C’est là que des produits financiers innovants sont nécessaires pour financer cette transition. Le défi ici est le risque technologique une fois le projet terminé. Il peut être atténué en testant la technologie à une plus petite échelle. Cependant, afin d’accélérer la transition, les garanties de prêt d’État et les produits d’assurance pourraient contribuer à atténuer le risque technologique. Les fonds de capital-risque et les fournisseurs de capital développement peuvent fournir des capitaux pour stimuler l’innovation technologique.

Je pense que la transition stimulera l’innovation tout au long de la chaîne de valeur, laissant plus de place à la collaboration entre les industries. En prenant l’exemple de l’automobile, Volvo et SSAB collaborent pour construire le premier véhicule au monde en acier sans fossile (HYBRIT), qui à son tour est une collaboration SSAB avec LKAB (société minière) et Vattenfall (société de services publics).1 Naturellement, toutes ces parties de la chaîne de valeur peuvent avoir besoin d’investissements qui nécessitent des solutions de financement de la transition environnementale et sociale.

L’exécution sera la clé du succès.

W.Mc: Quels instruments financiers pourraient contribuer au succès de l’exécution?

JE : Les prêts et obligations liés au développement durable se développent rapidement, mais je pense que davantage de produits ou de façons innovantes de déployer les mêmes produits sont nécessaires.

La bonne nouvelle est que la demande de produits durables l’emporte de loin sur l’offre. Les obligations vertes existent maintenant depuis plus de 10 ans et ont dépassé 1.000 milliards de dollars d’obligations cumulées en circulation. Le consensus prédit 5.000 milliards de dollars d’obligations vertes d’ici 2035.

Même si tous les nouveaux projets étaient des projets d’énergies renouvelables, cela ne suffirait pas pour lutter assez rapidement contre le changement climatique. Le besoin d’infrastructures de moyens de transport supplémentaires dans de nombreux pays est un autre frein à la croissance des énergies renouvelables. Jusqu’à présent, les obligations vertes et les produits similaires se sont concentrés sur les nouveaux projets. C’est formidable, mais je crois également que nous devons accélérer la transition des infrastructures déjà existantes et que nous avons donc besoin d’une solution pour remplacer les immobilisations.

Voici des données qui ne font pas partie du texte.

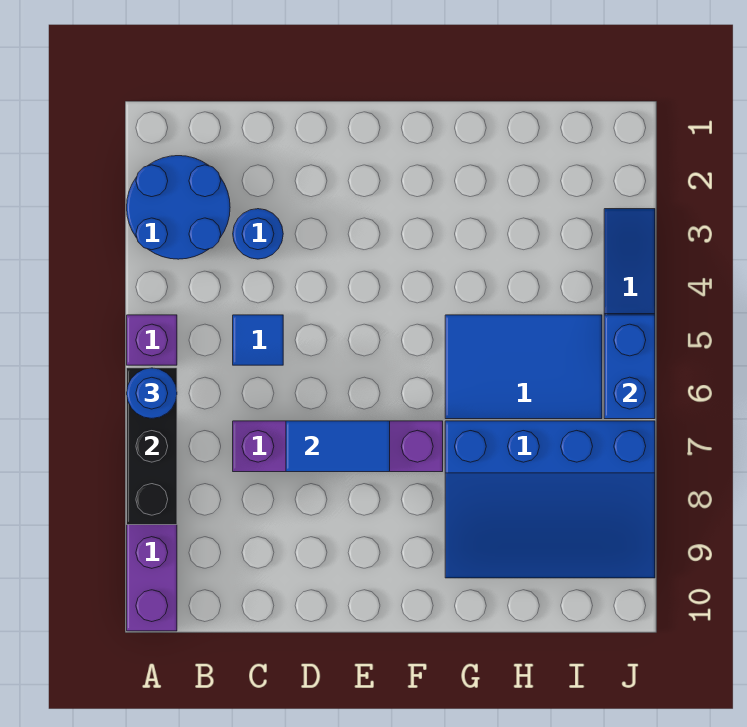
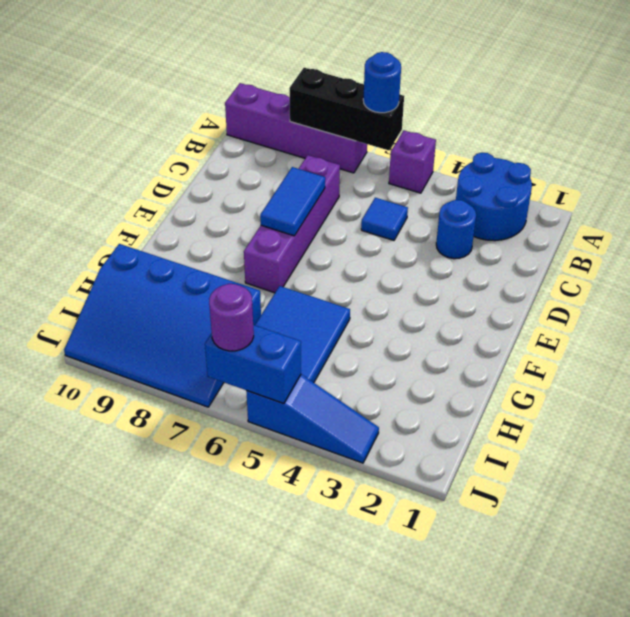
blue slope G7:J9 level 1 top 7 -> blue slope H7:J10 level 1 top H
none -> purple round brick J6 level 3

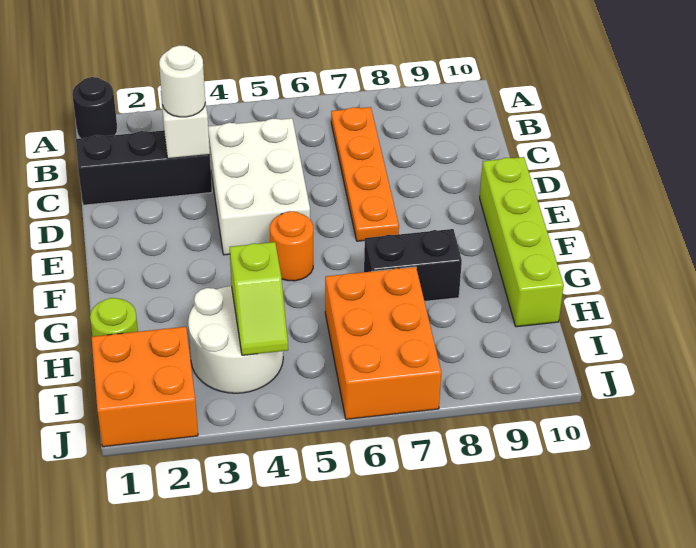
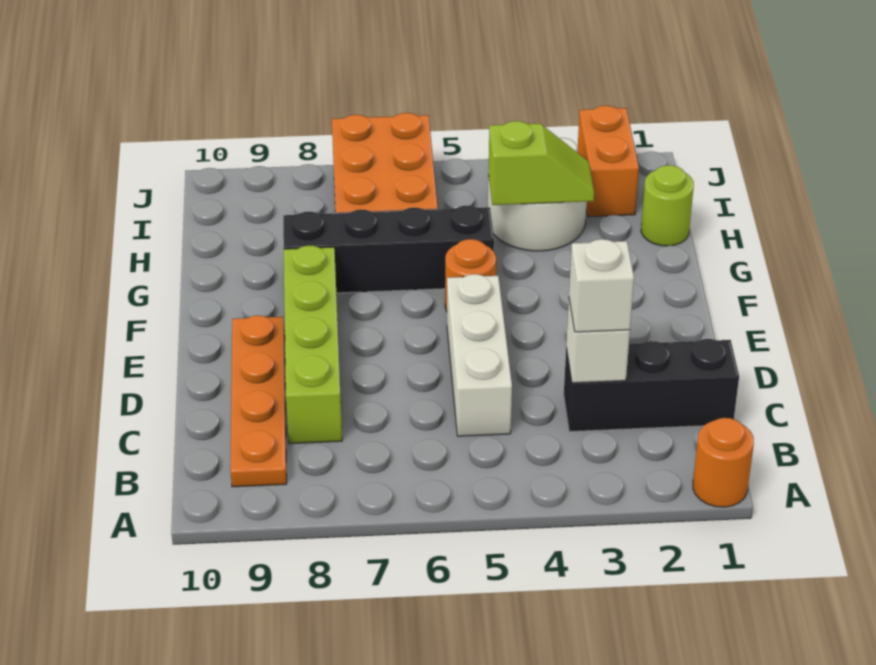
black round brick A1 level 1 -> orange round brick A1 level 1
orange plate B7:E7 level 1 -> orange plate B9:E9 level 1
white round brick C3 level 3 -> white brick C3 level 3
white brick C4:E5 level 1 -> white brick C5:E5 level 1
lime brick E10:H10 level 1 -> lime brick C8:F8 level 1
black brick G7:G8 level 1 -> black brick G5:G8 level 1
lime slope H4:I4 level 2 top H -> lime slope H3:H4 level 2 top 4
orange brick I1:J2 level 1 -> orange brick I2:J2 level 1

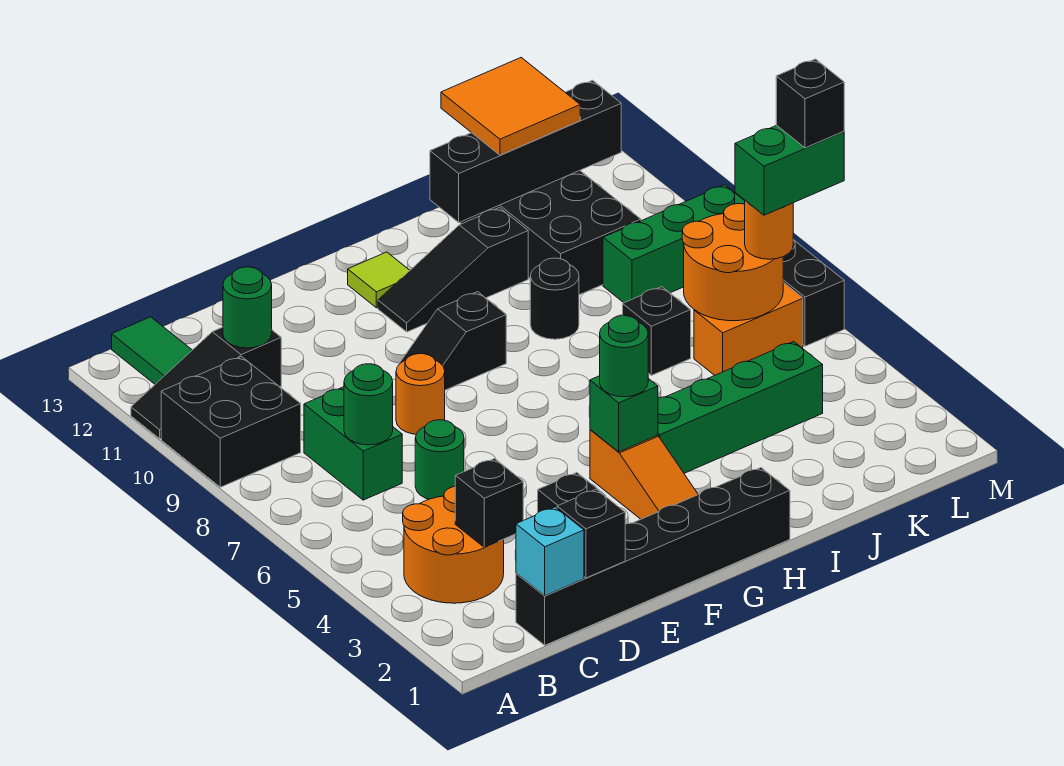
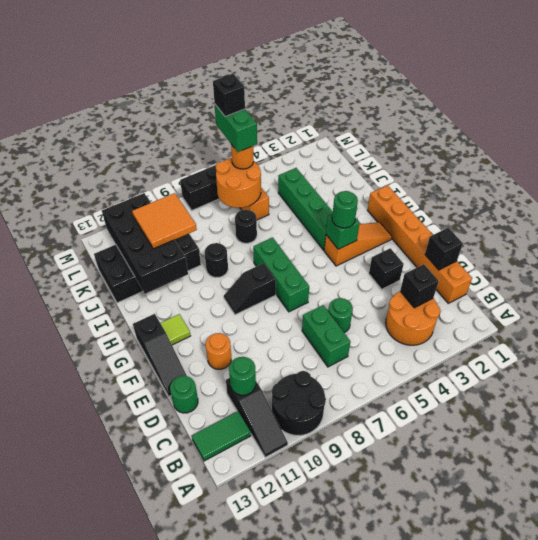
black brick A9:B10 level 1 -> black round brick A9:B10 level 1
black brick C1:H1 level 1 -> orange brick C1:H1 level 1
cyan brick C1 level 2 -> none
green brick C7:C8 level 1 -> green brick C7:D7 level 1
green round brick C7 level 2 -> green round brick D13 level 1
orange round brick E8 level 1 -> orange round brick E11 level 1
black slope F9:G9 level 1 top G -> black slope G8:G9 level 1 top 8
black slope G11:I11 level 1 top I -> black slope E13:G13 level 1 top G
black brick I12:L12 level 2 -> black brick I11:L12 level 2
black brick J7 level 1 -> black round brick J7 level 1
orange tile J12:K13 level 3 -> orange tile J10:K11 level 3
green brick K9:M9 level 1 -> green brick F7:H7 level 1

La bonne nouvelle est que le financement de la transition sera probablement la plus grande opportunité de financement compte tenu de l’énorme base d’installations de combustibles fossiles dans le monde entier, nous devons donc attirer beaucoup de capitaux à cette fin.

La règlementation pourrait aider à faciliter cette croissance, impliquant l’assainissement et le plafonnement du risque environnemental lors de la fermeture ou du changement de matière première d’une centrale électrique au charbon. Les subventions et autres aides (par exemple, les garanties de prêt) pour les nouvelles technologies, les garanties de crédit à l’exportation pour la «technologie verte» ainsi que les crédits d’impôt pourraient tous jouer un rôle.

L’activisme des actionnaires (notamment de la part des propriétaires d’actifs) pourrait également accélérer la vitesse de transition.

Je pense que la transition se réalisera plus rapidement que le consensus actuel.